Where chatbot, copilot and agent sit
This dial also explains the familiar product words. A chatbot simply converses — it answers, it doesn’t act. A copilot or assistant helps a human who stays firmly in charge: every output passes through a person before it becomes an action — low autonomy by design. A true agent is goal-directed: it plans, uses tools, runs in a loop, and takes action on its own, pausing for a human only at the checkpoints you set. “Agentic” is therefore a spectrum, not a badge — and a lot of what is sold as an “agent” is really a copilot, which is often exactly what you want. (Telling the genuine article from the relabelled one is its own skill — see agent washing.)
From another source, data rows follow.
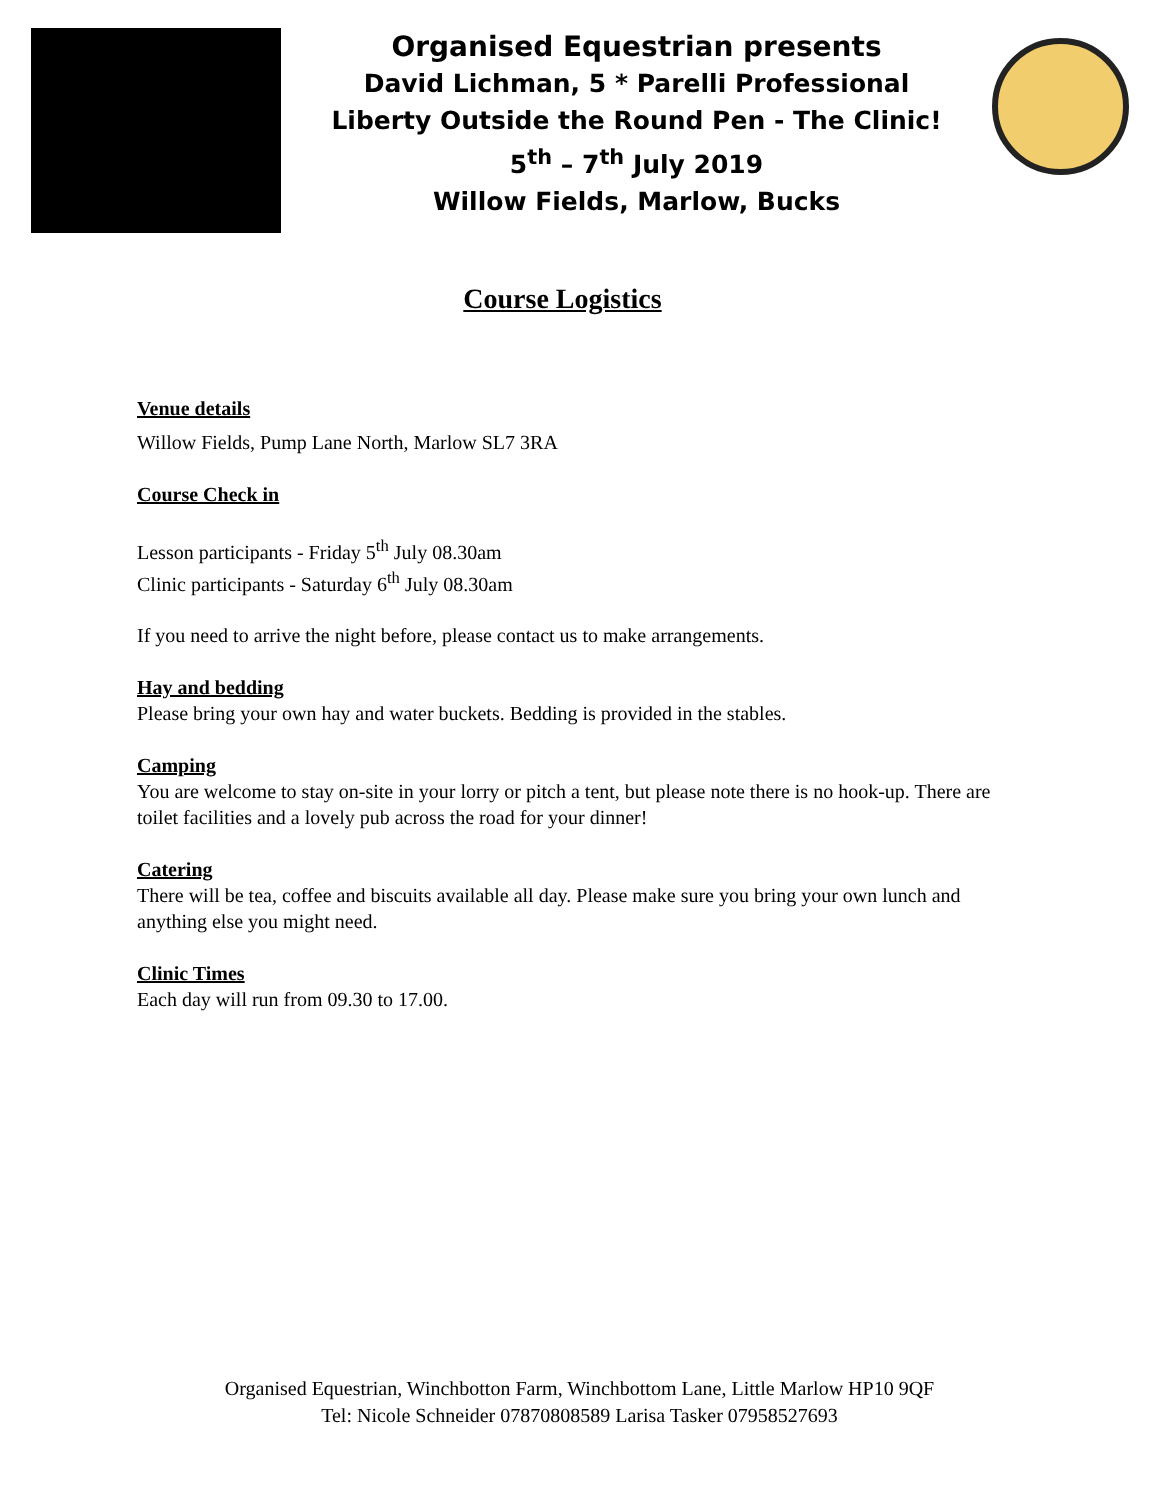Organised Equestrian presents
David Lichman, 5 * Parelli Professional
Liberty Outside the Round Pen - The Clinic!
5<sup>th</sup> – 7<sup>th</sup> July 2019
Willow Fields, Marlow, Bucks
Course Logistics
Venue details
Willow Fields, Pump Lane North, Marlow SL7 3RA
Course Check in
Lesson participants - Friday 5<sup>th</sup> July 08.30am
Clinic participants - Saturday 6<sup>th</sup> July 08.30am
If you need to arrive the night before, please contact us to make arrangements.
Hay and bedding
Please bring your own hay and water buckets. Bedding is provided in the stables.
Camping
You are welcome to stay on-site in your lorry or pitch a tent, but please note there is no hook-up. There are toilet facilities and a lovely pub across the road for your dinner!
Catering
There will be tea, coffee and biscuits available all day. Please make sure you bring your own lunch and anything else you might need.
Clinic Times
Each day will run from 09.30 to 17.00.
Organised Equestrian, Winchbotton Farm, Winchbottom Lane, Little Marlow HP10 9QF
Tel: Nicole Schneider 07870808589 Larisa Tasker 07958527693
The questions to ask aren’t “how many agents?” and “how autonomous?” — they’re “what’s the fewest agents that do this?” and “what’s the least it can do on its own and still be useful?” Start low on both dials and turn them up only against a reason you can name.
So what
Both dials have the same governing principle, and it is the through-line of this whole field: use the least that does the job. The fewest agents, the least autonomy, the humans kept where the consequences are. That is not timidity; it is how you get a system you can debug, afford, and defend. The impressive-looking choice — a swarm of fully autonomous agents — is usually the expensive, fragile one. The boring choice is usually the right one.
Frequently asked
- Is a multi-agent system better than a single agent?
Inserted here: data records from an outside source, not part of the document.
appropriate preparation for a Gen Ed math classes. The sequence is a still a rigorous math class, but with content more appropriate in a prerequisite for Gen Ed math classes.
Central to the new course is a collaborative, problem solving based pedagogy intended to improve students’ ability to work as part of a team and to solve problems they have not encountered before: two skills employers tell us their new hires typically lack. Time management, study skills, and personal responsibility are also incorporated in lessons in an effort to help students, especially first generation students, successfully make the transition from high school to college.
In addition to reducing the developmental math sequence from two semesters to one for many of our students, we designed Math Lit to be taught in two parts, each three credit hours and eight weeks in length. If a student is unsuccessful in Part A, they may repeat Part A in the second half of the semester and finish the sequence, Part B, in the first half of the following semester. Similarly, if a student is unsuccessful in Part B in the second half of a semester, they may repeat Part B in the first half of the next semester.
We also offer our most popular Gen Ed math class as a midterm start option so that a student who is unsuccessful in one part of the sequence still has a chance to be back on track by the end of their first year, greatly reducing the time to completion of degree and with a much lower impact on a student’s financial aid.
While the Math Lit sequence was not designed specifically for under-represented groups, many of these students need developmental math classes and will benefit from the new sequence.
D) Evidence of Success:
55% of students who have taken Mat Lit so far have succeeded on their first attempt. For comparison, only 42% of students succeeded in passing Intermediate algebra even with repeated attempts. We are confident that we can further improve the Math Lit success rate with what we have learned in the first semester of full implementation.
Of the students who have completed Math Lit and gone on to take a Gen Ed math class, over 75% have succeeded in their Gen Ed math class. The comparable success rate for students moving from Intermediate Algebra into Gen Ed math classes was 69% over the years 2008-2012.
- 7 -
- Usually not. More agents add coordination, not intelligence, and coordination is where these systems fail. A single capable agent with good tools handles most tasks and is far easier to debug, govern and afford. Multi-agent only earns its keep for genuinely parallel or genuinely specialised work — and it can cost roughly fifteen times the tokens of a single chat.
- What does “agent autonomy” mean?
- How much an agent does without checking with a human — a dial from “Operator” (you decide everything) through to “Observer” (it runs on its own), with stages like Approver (it acts but pauses on consequential moves) in between. Autonomy is independent of capability: a very capable agent can still be kept on a short leash.
- What’s the difference between a chatbot, a copilot and an agent?
- A chatbot converses but doesn’t act. A copilot/assistant helps a human who stays in charge — every output passes through a person before it becomes an action. A true agent is goal-directed: it plans, uses tools and acts in a loop on its own, pausing for a human only at set checkpoints. “Agentic” is a spectrum, and much that’s sold as an “agent” is really a copilot.
- How much autonomy should we give an AI agent?
- As little as does the job. Set the dial deliberately and keep human-in-the-loop checkpoints on anything consequential or hard to reverse — spending, changing records, sending messages. Resist removing those checkpoints just because the agent has been reliable lately; the cost of a confident mistake on an irreversible action is what they exist to catch.